Continuing on with the series of blog posts that take a deeper look at how OpsGenie can be used to alleviate alert fatigue. Mute, acknowledge all and close all actions were specifically designed for situations where excessive alerting can hinder operations.
When there is a significant problem in our systems, monitoring systems typically generate many alerts. If you have ever found yourself in a position where while you’re trying to figure out what the problem is, your phone keeps buzzing with alerts that you have to acknowledge to keep from escalating, you know what a pain this can be. You already know that there is a problem, and working on it. The last thing you want is to keep acknowledging alerts. So what to do?
OpsGenie provides several “bulk actions”: mute, acknowledge all, and close all. Unlike regular actions that are executed agains a single alert, these actions apply to multiple alerts. These actions are available in mobile apps in the alert list, by swiping from left to right.

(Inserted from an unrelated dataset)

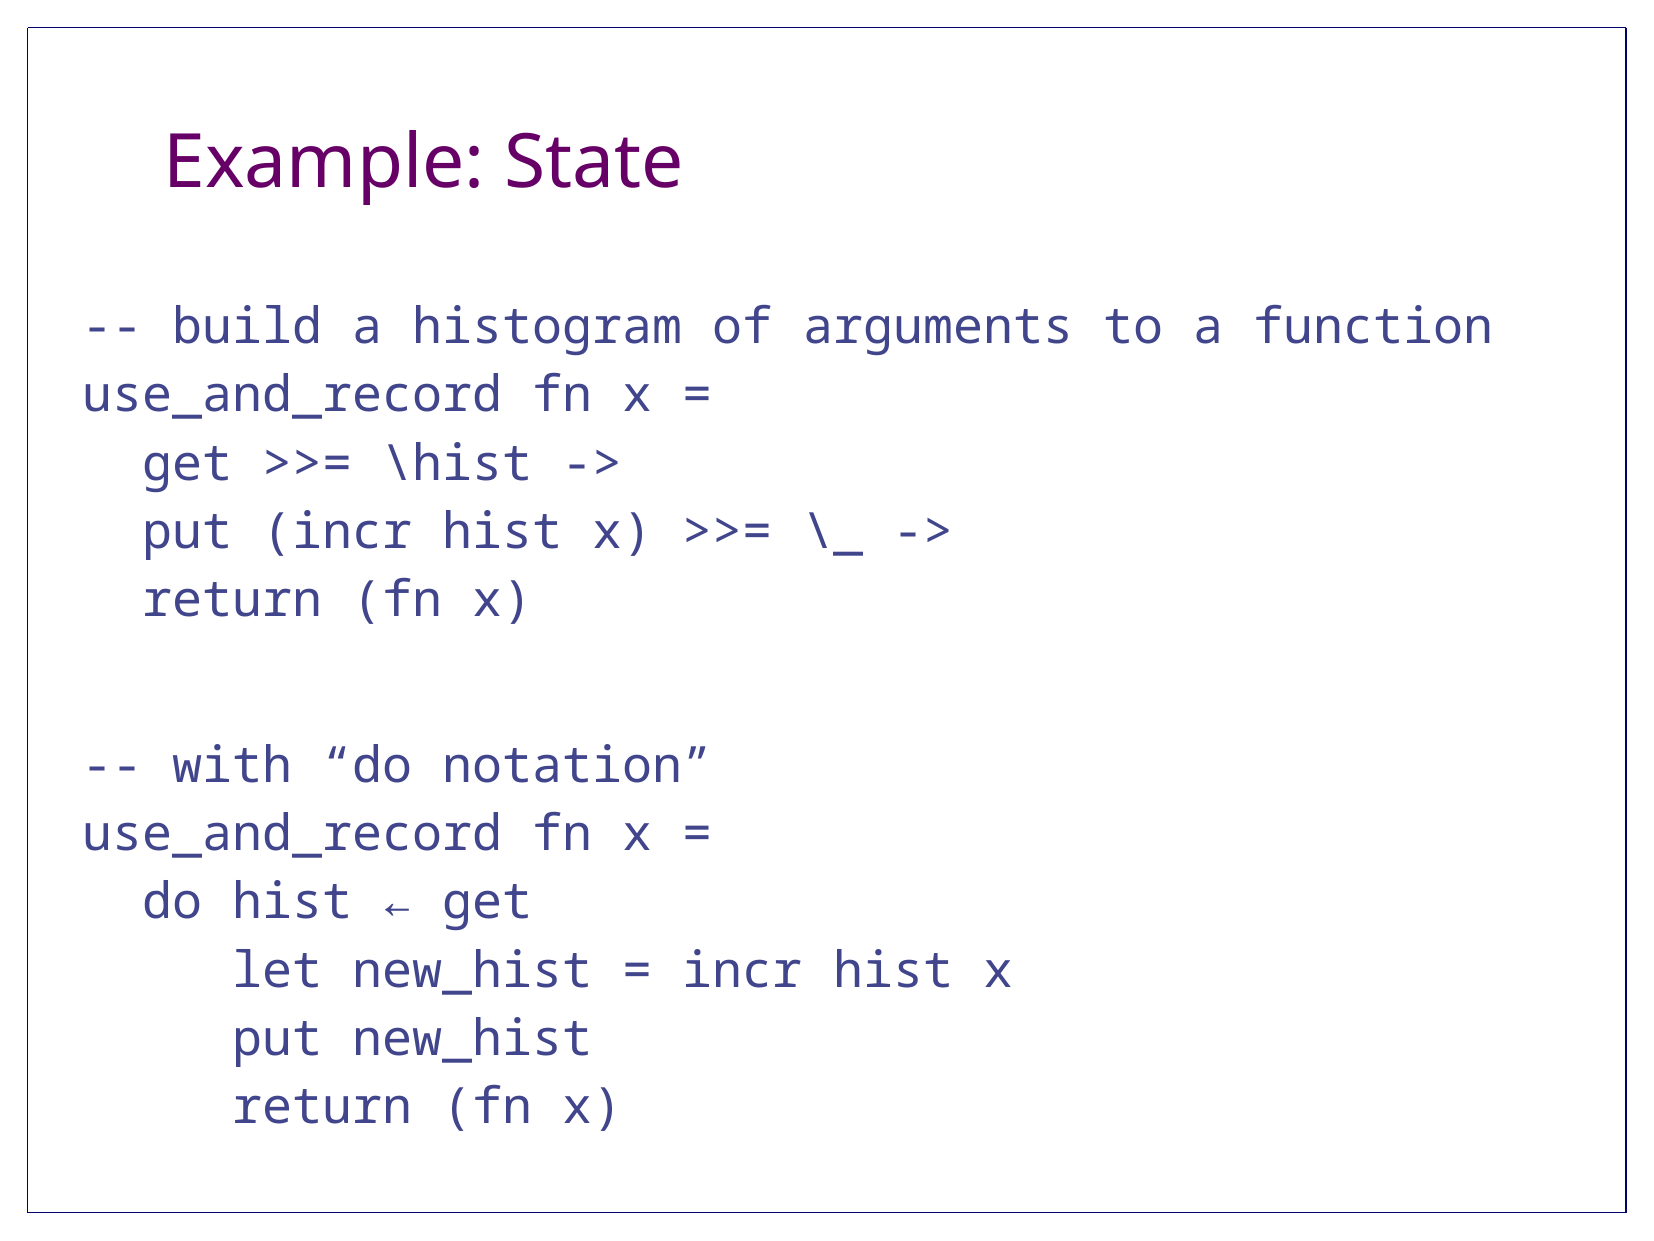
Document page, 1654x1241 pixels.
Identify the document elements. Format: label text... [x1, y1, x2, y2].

list -- build a histogram of arguments to a function use_and_record fn x = get >>= \hist -> put (incr hist x) >>= \_ -> return (fn x) -- with “do notation” use_and_record fn x = do hist ← get let new_hist = incr hist x put new_hist return (fn x) [82, 290, 1571, 1094]
title Example: State [163, 54, 1528, 262]
text_box [0, 255, 389, 416]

Mute action stops all notifications to the user for the next 5 minutes, and can be rather useful in dealing with alert storms. If you’re getting a barrage alerts, executing mute actions stops all the notifications that interrupt what you’re trying to do, giving you an opportunity to do what you need to: figure out what’s wrong, (hopefully) resolve the problem or escalate the problem to the right person. Acknowledge all action can also be quite useful as it would stop escalation policies from triggering.
Alerts are meant to get your attention when there is an important event. Alerting systems should get out of the way and let the users do their work once users signal working on the problem. OpsGenie provides the mute and other bulk actions for this purpose.